For those who still cry out “so you believe man came from monkeys then”, read the above again, as clearly this is not the case, as scientifically established. The great ape is genetically a kind of cousin in palaeoanthropological terms. We had a common ancestor. Everything evolves; the last hundred years has seen our own species evolve beyond imagination, in our culture, abilities and lifespan. As a Mormon prophet put it, “What are you doing with those extra thirty years?” The universe and our planet are on an evolutionary path that is proven. Life on this planet is most certainly a complex evolutionary system and process that has already spanned many millions of years and yet we tend to look at only a few thousand and sometimes only a few hundred years in our reasoning of life, any religion or belief system.
However, all the above is basic scientific fact and it can be fitted (by the Church’s own admission), into religion if you want it to. The Church does not, at the highest levels, adamantly state that Adam was the first and only living being ever on the planet. It actually steps back from that, admitting that there is much we do not know and that the story of Adam as told in the Bible may just be an explanation in a form we can understand and all we need to know for now, in place of the ultimate and perhaps more detailed truth. They just do not know for sure. It is an ever changing feast with the Church. It also leaves an opening to change the story if need be; always a good option, as has been seen with DNA and the Book of Mormon.
The Church will ultimately have to accept the DNA evidence, not only regarding the Book of Mormon but more especially DNA and RNA confirmation of the ‘tree of life’ which has now been mapped for all life forms from the beginning of time. If there is a God; He, She or It used evolution to develop life on this planet and what God ended up with appears to be sheer chance rather than design. That much is fact! It is only in relatively recent years that we even began to look as we do now, so how could humans possibly be in God’s image?

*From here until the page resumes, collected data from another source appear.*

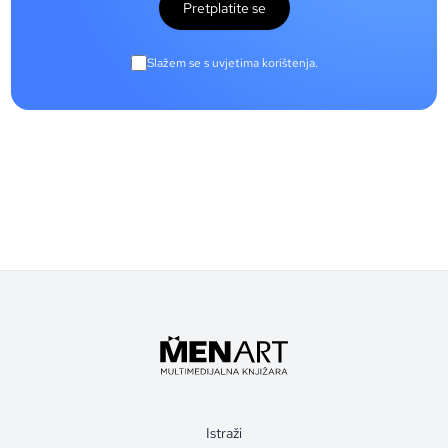
Pretplatite se
Slažem se s uvjetima korištenja.
Istraži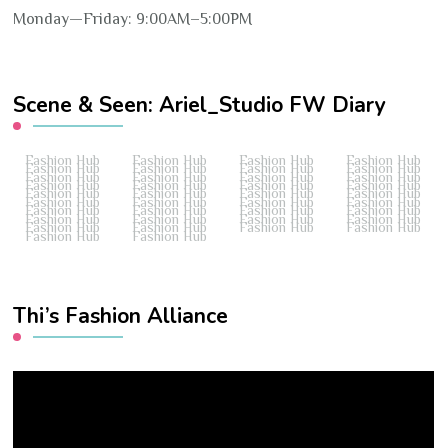
Monday—Friday: 9:00AM–5:00PM
Scene & Seen: Ariel_Studio FW Diary
Fashion Hub
Fashion Hub
Fashion Hub
Fashion Hub
Fashion Hub
Fashion Hub
Fashion Hub
Fashion Hub
Fashion Hub
Fashion Hub
Fashion Hub
Fashion Hub
Fashion Hub
Fashion Hub
Fashion Hub
Fashion Hub
Fashion Hub
Fashion Hub
Fashion Hub
Fashion Hub
Fashion Hub
Fashion Hub
Fashion Hub
Fashion Hub
Fashion Hub
Fashion Hub
Fashion Hub
Fashion Hub
Fashion Hub
Fashion Hub
Fashion Hub
Fashion Hub
Fashion Hub
Fashion Hub
Fashion Hub
Fashion Hub
Fashion Hub
Fashion Hub
Thi’s Fashion Alliance
Video
Player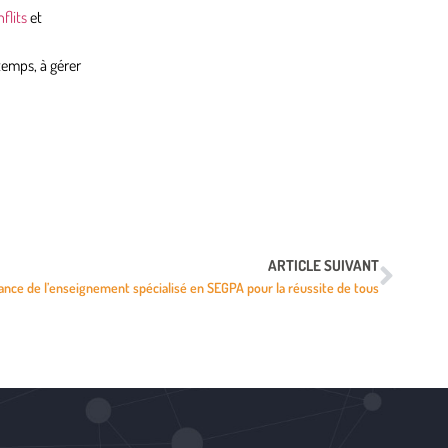
flits
et
temps, à gérer
ARTICLE SUIVANT
ance de l’enseignement spécialisé en SEGPA pour la réussite de tous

The bigger question is, if there is a supreme being, why would he populate a planet using such a random basis, which had to even include a cataclysmic event to wipe out dinosaurs before it was possible for modern humans to ever have a chance to evolve at all. Surely there would be a better way for a God? That takes us back to the fairy tale book called the Bible which attempts to create a supreme being when there never was one to begin with.